Malavita - The Family ( HD TV ) 4/10 Ein ehemaliger Mafia Boss wird
mit seiner Familie ins Zeugenschutzprogramm aufgenommen und muss
sich in einer französischen Kleinstadt ein neues Leben aufbauen.
Dazu kommen ein namhafter Regisseur, ein prominenter Cast und die
Aussicht auf eine Mischung aus schwarzer Komödie, Krimi und
Action.
Das Verhältnis passt nicht immer. Der Film schwankt ständig
zwischen Komödie, Familiendrama und brutaler Gangstergeschichte,
ohne sich jemals klar zu entscheiden. Einige Szenen setzen auf
überzeichneten Humor, während kurz darauf wieder extrem
gewalttätige Momente folgen. Dieser ständige Wechsel wirkt eher
verwirrend als originell. Statt einer gelungenen Balance entsteht
der Eindruck, als würden mehrere unterschiedliche Filme
gleichzeitig erzählt werden.
Auch die Handlung entwickelt sich über weite Strecken nur
schleppend. Der Alltag der Familie im Zeugenschutzprogramm bietet
zwar einige amüsante Ideen, wiederholt sich aber schnell. Viele
Szenen drehen sich darum, dass die Familienmitglieder ihre
kriminellen Instinkte nicht ablegen können. Anfangs sorgt das noch
für Unterhaltung, doch nach einer Weile wirken die Gags
vorhersehbar und verlieren ihren Reiz. Die eigentliche Geschichte
kommt dadurch nur langsam voran.
Die Figuren bleiben ebenfalls hinter ihren Möglichkeiten zurück.

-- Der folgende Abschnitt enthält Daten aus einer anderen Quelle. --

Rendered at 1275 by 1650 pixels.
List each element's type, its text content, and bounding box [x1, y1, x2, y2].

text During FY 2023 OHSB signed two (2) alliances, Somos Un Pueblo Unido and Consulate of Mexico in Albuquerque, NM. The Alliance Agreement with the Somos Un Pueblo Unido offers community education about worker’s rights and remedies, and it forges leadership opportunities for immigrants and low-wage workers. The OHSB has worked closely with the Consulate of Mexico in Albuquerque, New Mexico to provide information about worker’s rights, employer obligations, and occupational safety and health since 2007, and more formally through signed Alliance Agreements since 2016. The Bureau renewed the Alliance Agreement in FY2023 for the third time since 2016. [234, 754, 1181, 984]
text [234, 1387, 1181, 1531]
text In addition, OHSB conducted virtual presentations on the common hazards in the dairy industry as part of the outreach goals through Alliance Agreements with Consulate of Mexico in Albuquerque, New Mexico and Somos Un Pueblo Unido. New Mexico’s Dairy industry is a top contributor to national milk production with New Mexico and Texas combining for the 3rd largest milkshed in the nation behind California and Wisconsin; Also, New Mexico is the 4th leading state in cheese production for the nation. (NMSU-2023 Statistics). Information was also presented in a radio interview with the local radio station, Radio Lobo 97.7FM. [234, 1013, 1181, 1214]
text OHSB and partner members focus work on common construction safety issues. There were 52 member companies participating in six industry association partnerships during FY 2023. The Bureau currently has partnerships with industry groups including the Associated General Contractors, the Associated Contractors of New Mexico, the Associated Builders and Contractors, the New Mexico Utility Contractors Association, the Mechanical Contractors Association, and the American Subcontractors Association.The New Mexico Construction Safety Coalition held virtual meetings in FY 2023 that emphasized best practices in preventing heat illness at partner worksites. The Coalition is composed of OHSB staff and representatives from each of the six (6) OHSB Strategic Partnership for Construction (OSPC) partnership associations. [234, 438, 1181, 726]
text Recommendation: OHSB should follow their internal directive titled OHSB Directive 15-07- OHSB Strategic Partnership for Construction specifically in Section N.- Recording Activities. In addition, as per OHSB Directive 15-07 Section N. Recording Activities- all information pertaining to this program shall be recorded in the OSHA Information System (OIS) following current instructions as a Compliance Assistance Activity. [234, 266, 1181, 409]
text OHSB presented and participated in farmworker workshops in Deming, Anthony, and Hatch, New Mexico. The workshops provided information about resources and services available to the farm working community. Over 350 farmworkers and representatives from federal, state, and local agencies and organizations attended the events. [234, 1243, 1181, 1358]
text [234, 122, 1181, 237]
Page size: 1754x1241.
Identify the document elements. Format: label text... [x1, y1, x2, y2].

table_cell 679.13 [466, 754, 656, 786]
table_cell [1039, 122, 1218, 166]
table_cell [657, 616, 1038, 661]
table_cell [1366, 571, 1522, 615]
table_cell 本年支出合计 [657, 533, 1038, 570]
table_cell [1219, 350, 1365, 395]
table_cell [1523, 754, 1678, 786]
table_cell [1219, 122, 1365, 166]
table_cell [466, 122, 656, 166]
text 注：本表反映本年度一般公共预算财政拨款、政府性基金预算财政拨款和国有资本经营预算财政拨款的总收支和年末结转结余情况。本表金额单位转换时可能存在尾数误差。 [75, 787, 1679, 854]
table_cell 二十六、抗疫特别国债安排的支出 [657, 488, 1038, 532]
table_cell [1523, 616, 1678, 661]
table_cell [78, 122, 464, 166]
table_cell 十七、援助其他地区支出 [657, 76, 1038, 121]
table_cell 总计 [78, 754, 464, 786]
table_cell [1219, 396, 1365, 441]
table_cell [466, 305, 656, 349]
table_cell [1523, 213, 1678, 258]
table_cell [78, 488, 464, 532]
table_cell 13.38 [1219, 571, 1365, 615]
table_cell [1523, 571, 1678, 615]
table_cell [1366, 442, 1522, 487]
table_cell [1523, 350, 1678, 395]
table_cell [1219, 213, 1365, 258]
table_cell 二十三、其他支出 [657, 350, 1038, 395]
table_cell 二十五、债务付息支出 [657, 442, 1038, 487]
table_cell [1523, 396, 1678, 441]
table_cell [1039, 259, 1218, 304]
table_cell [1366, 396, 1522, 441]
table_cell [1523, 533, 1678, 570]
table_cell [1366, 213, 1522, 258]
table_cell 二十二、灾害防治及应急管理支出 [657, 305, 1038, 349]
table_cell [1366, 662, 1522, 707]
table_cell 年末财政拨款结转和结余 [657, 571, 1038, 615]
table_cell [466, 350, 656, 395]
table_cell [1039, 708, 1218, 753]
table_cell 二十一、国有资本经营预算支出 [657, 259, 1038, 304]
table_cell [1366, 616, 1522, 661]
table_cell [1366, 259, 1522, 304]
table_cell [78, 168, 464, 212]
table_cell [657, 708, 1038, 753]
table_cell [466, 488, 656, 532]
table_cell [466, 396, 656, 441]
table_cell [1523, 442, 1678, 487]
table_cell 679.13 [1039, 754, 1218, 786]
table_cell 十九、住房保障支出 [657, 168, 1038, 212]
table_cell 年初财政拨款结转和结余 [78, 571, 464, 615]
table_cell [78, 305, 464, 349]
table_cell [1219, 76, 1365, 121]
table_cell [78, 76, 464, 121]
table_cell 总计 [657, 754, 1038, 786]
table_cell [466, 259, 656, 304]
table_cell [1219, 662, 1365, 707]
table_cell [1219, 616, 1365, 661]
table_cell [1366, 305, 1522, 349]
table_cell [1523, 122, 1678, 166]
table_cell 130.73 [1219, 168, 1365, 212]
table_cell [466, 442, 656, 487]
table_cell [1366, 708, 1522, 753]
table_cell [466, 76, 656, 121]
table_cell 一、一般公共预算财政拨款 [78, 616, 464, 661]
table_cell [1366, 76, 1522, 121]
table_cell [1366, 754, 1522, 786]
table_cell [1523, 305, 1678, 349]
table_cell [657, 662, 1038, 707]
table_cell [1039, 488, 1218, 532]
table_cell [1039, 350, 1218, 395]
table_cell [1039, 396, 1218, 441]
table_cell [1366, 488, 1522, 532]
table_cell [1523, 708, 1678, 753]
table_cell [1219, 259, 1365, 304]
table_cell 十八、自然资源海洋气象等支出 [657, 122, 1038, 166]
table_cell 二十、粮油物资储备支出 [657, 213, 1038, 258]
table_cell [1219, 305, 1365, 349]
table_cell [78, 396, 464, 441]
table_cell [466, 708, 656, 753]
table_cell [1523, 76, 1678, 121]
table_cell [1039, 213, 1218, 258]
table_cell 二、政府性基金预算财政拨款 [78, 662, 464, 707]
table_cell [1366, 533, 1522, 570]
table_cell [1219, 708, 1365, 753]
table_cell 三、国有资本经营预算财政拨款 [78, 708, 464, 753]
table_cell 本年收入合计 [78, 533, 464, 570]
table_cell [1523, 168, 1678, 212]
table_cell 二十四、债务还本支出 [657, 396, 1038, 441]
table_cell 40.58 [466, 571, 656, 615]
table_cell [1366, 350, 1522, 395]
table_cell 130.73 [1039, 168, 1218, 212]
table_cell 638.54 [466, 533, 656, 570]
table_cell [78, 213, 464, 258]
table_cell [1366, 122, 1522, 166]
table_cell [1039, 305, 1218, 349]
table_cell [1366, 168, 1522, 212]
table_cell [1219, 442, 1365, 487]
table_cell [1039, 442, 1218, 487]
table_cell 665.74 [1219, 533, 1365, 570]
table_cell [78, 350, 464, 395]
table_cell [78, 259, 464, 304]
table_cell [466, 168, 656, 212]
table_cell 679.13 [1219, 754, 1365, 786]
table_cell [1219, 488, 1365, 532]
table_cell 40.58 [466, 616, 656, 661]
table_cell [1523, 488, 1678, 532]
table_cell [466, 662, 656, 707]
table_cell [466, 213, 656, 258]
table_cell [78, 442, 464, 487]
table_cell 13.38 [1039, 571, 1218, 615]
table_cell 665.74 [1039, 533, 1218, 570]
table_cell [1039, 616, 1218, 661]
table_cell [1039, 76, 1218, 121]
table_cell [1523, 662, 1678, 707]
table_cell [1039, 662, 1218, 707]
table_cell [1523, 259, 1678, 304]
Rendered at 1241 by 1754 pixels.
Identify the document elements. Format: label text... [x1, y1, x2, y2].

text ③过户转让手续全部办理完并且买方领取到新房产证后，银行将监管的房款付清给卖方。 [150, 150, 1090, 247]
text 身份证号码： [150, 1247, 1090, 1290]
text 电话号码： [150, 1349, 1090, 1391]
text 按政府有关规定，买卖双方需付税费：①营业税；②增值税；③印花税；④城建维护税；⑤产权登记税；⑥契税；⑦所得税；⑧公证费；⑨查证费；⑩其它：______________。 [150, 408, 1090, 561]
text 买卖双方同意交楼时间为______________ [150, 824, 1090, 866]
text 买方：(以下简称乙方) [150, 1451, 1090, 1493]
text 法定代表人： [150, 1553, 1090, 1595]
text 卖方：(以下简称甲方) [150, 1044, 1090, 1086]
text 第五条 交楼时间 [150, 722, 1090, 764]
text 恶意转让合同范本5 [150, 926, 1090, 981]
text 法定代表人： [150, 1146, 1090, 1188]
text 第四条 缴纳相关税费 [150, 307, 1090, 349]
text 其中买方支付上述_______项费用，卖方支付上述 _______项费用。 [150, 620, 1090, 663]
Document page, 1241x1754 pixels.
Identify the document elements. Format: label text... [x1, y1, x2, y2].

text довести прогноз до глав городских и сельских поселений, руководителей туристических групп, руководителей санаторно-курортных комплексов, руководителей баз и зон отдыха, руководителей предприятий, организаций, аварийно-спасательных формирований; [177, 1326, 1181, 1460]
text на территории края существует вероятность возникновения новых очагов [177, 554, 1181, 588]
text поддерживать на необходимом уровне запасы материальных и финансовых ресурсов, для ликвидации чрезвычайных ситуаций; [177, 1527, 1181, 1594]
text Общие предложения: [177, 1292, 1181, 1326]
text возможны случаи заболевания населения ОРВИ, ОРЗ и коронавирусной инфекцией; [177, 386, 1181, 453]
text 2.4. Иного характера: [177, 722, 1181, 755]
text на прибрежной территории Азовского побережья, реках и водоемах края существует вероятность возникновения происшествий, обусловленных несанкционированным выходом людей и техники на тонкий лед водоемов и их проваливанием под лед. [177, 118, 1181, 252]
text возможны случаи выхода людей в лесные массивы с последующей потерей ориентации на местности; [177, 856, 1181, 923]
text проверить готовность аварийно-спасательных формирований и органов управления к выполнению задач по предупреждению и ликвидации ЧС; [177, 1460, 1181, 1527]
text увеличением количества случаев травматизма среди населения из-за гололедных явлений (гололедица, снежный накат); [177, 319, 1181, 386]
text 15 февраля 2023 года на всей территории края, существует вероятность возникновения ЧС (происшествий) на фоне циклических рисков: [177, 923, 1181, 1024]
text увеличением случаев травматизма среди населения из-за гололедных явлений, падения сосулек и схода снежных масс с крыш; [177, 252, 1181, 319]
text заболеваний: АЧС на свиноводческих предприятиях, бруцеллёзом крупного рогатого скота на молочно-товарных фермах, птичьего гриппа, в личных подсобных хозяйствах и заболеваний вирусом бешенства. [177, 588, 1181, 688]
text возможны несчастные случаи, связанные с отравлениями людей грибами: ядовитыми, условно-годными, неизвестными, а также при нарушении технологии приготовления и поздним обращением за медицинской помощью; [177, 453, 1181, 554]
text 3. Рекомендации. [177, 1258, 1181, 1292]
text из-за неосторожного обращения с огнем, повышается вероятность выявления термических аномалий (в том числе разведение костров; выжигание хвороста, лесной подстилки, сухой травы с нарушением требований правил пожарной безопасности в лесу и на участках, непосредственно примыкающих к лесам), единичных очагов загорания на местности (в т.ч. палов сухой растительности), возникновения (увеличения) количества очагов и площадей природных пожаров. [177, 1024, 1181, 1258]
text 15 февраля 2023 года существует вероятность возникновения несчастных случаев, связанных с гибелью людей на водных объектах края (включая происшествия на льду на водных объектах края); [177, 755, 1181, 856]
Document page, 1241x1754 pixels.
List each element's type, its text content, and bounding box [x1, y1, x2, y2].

Die schauspielerischen Leistungen sind solide. Einige Darsteller
verleihen ihren Figuren zwar Charisma und Präsenz, doch selbst sie
wirken stellenweise unterfordert. Die Konflikte innerhalb der
Familie werden zwar angedeutet, aber nie wirklich vertieft. Statt
komplexer Persönlichkeiten sieht man häufig stereotype
Rollenbilder, die den Film nicht tragen können.
Viele Dialoge bleiben oberflächlich oder setzen auf bekannte Mafia
Klischees.
Optisch macht der Film einen ordentlichen Eindruck. Die
französischen Schauplätze sorgen für eine angenehme Atmosphäre und
bilden einen interessanten Kontrast zum amerikanischen Mafia
Milieu. Kameraführung und Ausstattung sind handwerklich sauber
umgesetzt. Dennoch fehlt es der Inszenierung an einer eigenen
Handschrift.
Auch das Finale hinterlässt einen zwiespältigen Eindruck. Nachdem
der Film lange Zeit eher gemächlich erzählt wird, überschlagen sich
die Ereignisse plötzlich. Die Actionsequenzen sind zwar solide
inszeniert, wirken aber überhastet und wenig glaubwürdig.
Schwarze Komödien leben von cleveren Dialogen, bissiger Satire oder
überraschenden Situationen. Malavita - The Family verlässt sich
jedoch häufig auf übertriebene Gewalt oder vorhersehbare Pointen.
Manche Szenen funktionieren durchaus, insgesamt bleibt der Humor
aber nicht wirklich lustig.
Der Film besitzt zwar einzelne unterhaltsame Momente und einige
originelle Ideen, ist jedoch weitesgehend schwach umgesetzt. Die
Mischung verschiedener Genres wirkt unausgewogen, die Handlung
verliert sich in Nebensächlichkeiten und die Figuren bleiben
überraschend blass. Am Ende bleibt ein Film, der weder als Komödie,
noch als Mafiafilm oder Familiendrama wirklich überzeugt.